Quand deux heures s’ouvrent, comme celles-là, j’ouvre une page et j’avance les textes impossibles où déposer ma part de vivant : nommer chaque mot puisque le vent et l’arbre restent impossibles à désigner. Cela finira par bien faire un roman, qui ne sera pas un roman. Deux heures ici, et parfois là, dix minutes suffisent pour dix lignes, et puis laisser la page battre comme une porte. Parfois, c’est cruel : au milieu de la journée, une phrase parfaite vient, ou au réveil, au milieu de la nuit aussi. Mais la page est loin. Le sommeil l’emporte, ou la journée – et quand l’heure vient, la phrase est oubliée, ce sont d’autres ; il faut accepter cela aussi ; se consoler avec le fait que cela n’a aucune importance. Aucune autre importance que d’arracher un peu de vie à soi-même.

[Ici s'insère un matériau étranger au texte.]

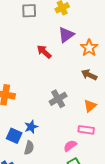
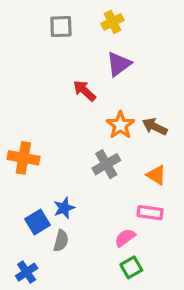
orange star: (89, 48) -> (120, 125), moved
orange triangle: (90, 106) -> (156, 175), turned -48
blue square: (14, 136) -> (38, 222), turned 35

Quand il reste du temps après ce temps arraché, je viens dans ces pages écrire. Il n’en reste pas beaucoup, et les pages de mon site sont vides. L’avantage d’un site, c’est qu’on ne voit que les pages pleines ; et pourtant, ce site est fait de plus de pages vierges que de pages écrites. Il faut me croire. Quand il reste du temps après le temps arraché au temps mort qui fait écrire (ce roman qui n’en est pas un, traversé par l’année 1792 frottée au présent), je viens ici, dans ce Carnet pour écrire les marges du temps mort.

C’est alors que faire le compte des ignorances devient salutaire. Y puiser cette force de n’appartenir qu’à elles.

Ces pages, peut-être, auraient plus de sens si je m’y rendais chaque jour et que chaque jour je vienne y écrire le jour. Et faire le compte des ignorances toujours plus grandes un jour sur l’autre. Je ne sais pas.

Perdre une heure à l’écrire me rend plus solidaire des noms des arbres, et du vent et des bêtes – cela, je le sais.